The First InChIKey Collision

By Richard L. Apodaca

2009-04-24T00:00:00.000Z

Noel O'Boyle raises an important question about the canonicalization algorithms used in chemical line notations such as SMILES and InChI:

Can their canonicalisation procedures ensure that two identical molecular graphs result in the same canonical SMILES or InChI?

This isn't merely an academic exercise. One of the best uses for InChI that I've found is as a private primary key in a molecular database.

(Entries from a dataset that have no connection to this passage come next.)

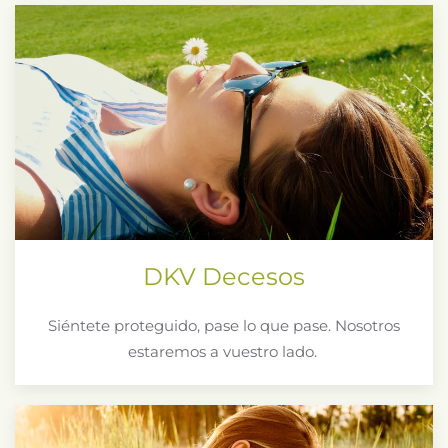
DKV Decesos
Siéntete proteguido, pase lo que pase. Nosotros
estaremos a vuestro lado.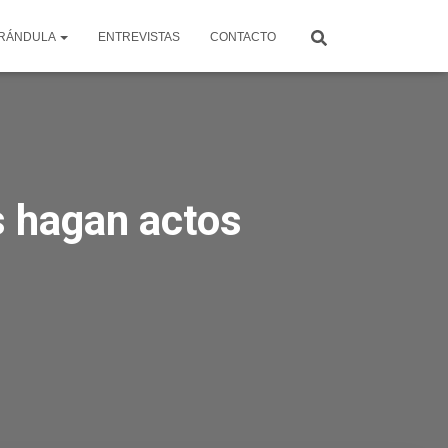
RÁNDULA
ENTREVISTAS
CONTACTO
s hagan actos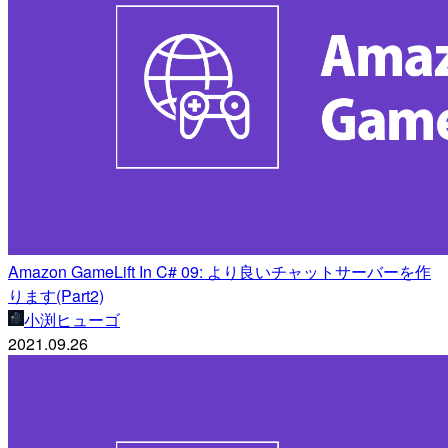
Amazon GameLift In C# 09: より良いチャットサーバーを作
ります(Part2)
小渕ヒューゴ
2021.09.26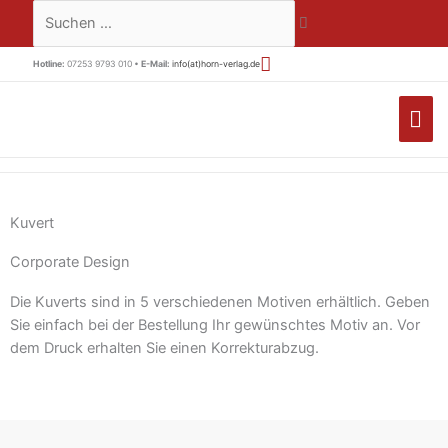
Zum
Suchen …
Inhalt
springen
Hotline:
07253 9793 010 •
E-Mail:
info(at)horn-verlag.de
HA
Kuvert
Corporate Design
Die Kuverts sind in 5 verschiedenen Motiven erhältlich. Geben
Sie einfach bei der Bestellung Ihr gewünschtes Motiv an. Vor
dem Druck erhalten Sie einen Korrekturabzug.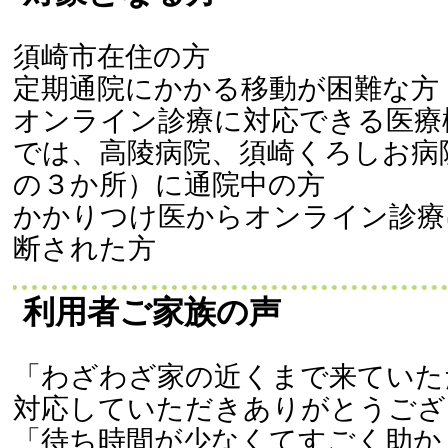
須崎市在住の方
定期通院にかかる移動が困難な方
オンライン診療に対応できる医療
では、高陵病院、須崎くろしお病
の３か所）に通院中の方
かかりつけ医からオンライン診療
断された方
利用者ご家族の声
「わざわざ家の近くまで来ていた
対応していただきありがとうござ
「待ち時間が少なくてすごく助か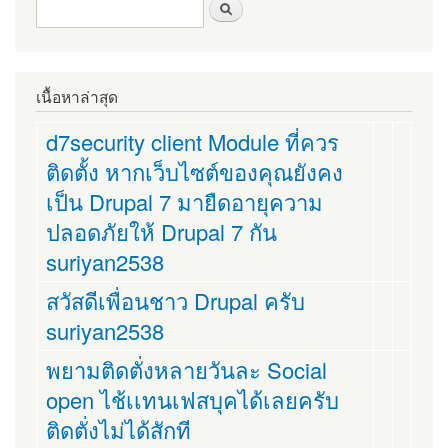
ฟอร์มค้นหา
ค้นหา
เนื้อหาล่าสุด
d7security client Module ที่ควร
ติดตั้ง หากเว็บไซต์ของคุณยังคง
เป็น Drupal 7 มายืดอายุความ
ปลอดภัยให้ Drupal 7 กัน
suriyan2538
สวัสดีเพื่อนชาว Drupal ครับ
suriyan2538
พยามติดตั่งหลายวันละ Social
open ไช้เเทนเฟสบุคได้เลยครับ
ติดตั่งไม่ได้สักที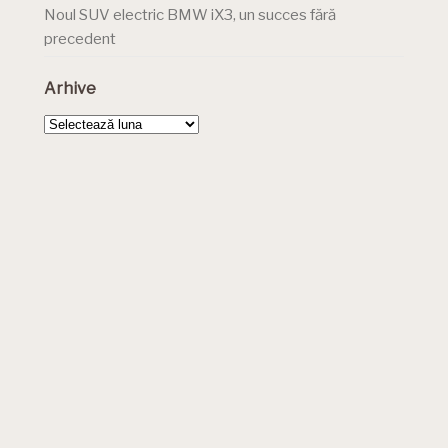
Noul SUV electric BMW iX3, un succes fără
precedent
Arhive
Arhive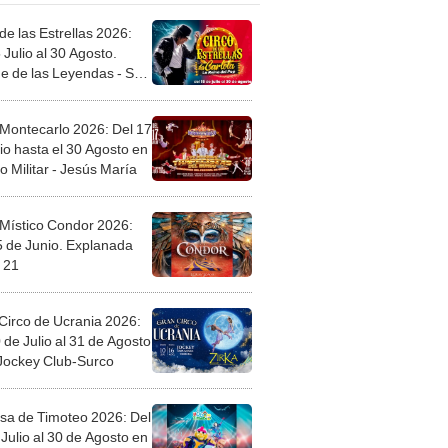
de las Estrellas 2026:
 Julio al 30 Agosto.
e de las Leyendas - San
l
 Montecarlo 2026: Del 17
io hasta el 30 Agosto en
o Militar - Jesús María
 Místico Condor 2026:
5 de Junio. Explanada
 21
Circo de Ucrania 2026:
 de Julio al 31 de Agosto
 Jockey Club-Surco
sa de Timoteo 2026: Del
Julio al 30 de Agosto en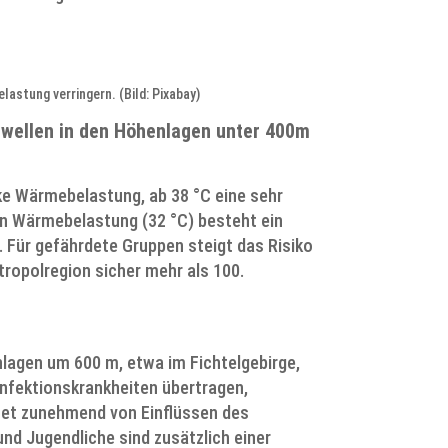
astung verringern. (Bild: Pixabay)
ewellen in den Höhenlagen unter 400m
e Wärmebelastung, ab 38 °C eine sehr
en Wärmebelastung (32 °C) besteht ein
 Für gefährdete Gruppen steigt das Risiko
ropolregion sicher mehr als 100.
lagen um 600 m, etwa im Fichtelgebirge,
Infektionskrankheiten übertragen,
tet zunehmend von Einflüssen des
nd Jugendliche sind zusätzlich einer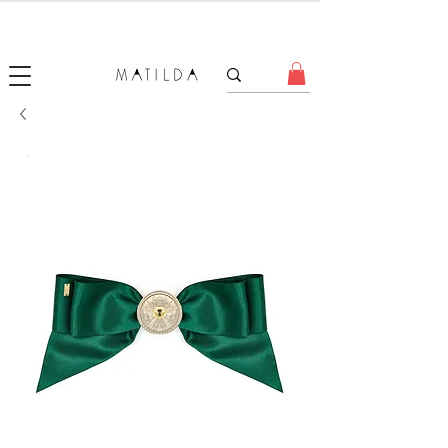
SALE MATILDA
Produtos com até 50% de desconto!
.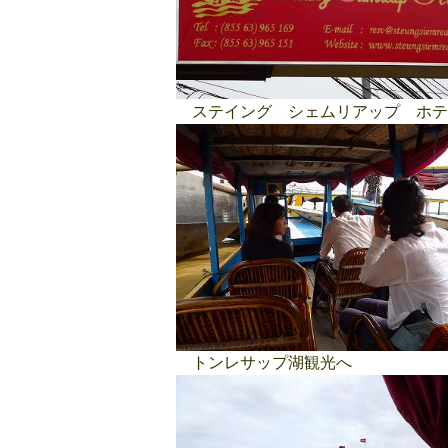
ステイング シェムリアップ ホテ
トンレサップ湖観光へ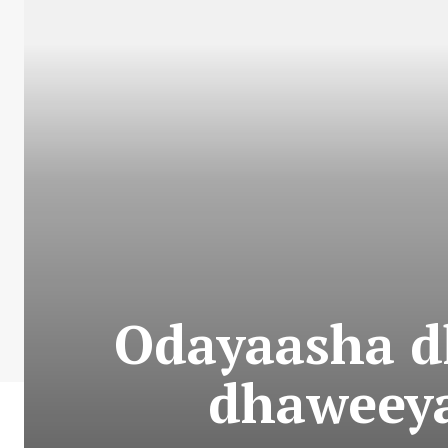
Odayaasha d
dhaweeya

For example, instead of performing a computationally intensive exact structure search to determine if a newly-submitted molecule already exists as part of a chemical registration system, we can simply convert the molecule into a string with InChI and query an indexed field in the 'molecule' table, using code highly-optimized by our database system.

Not only that, but the way InChIs are generated assures us that some of the trickier problems in creating chemical registration systems, such as stereoisomer identification and tautomer detection, have been addressed at virtually no cost.

If there ever were a failure in a line notation canonicalization algorithm, it would probably be detected by a database maintainer noticing that the system failed to register a molecule that clearly wasn't already present, or registered a molecule that already was present.

In other words, this kind of 'bug' might be difficult to detect.

If it's any consolation, PubChem maintains the world's largest collection of freely-downloadable InChI-structure correlations (tens of millions), and as far as I know has not encountered a single InChI failure.

Another kind of failure is possible, though highly unlikely, when using InChIKey, which is generated from a cryptograpic hash of the full InChI. From the Official InChI site:

There is a finite, but very small probability of finding two structures with the same InChIKey. For duplication of only the first block of 14 characters this is 1.3% in 10⁹, equivalent to a single collision in one of 75 databases of 10⁹ compounds each.

Those are pretty slim odds indeed. But they're not zero, either. As far as I know, not one InChI Key collision has been reported to date. But that doesn't mean one won't be found later on today.

If you wanted to create an efficient system for finding InChIKey collisions, how would you go about doing it?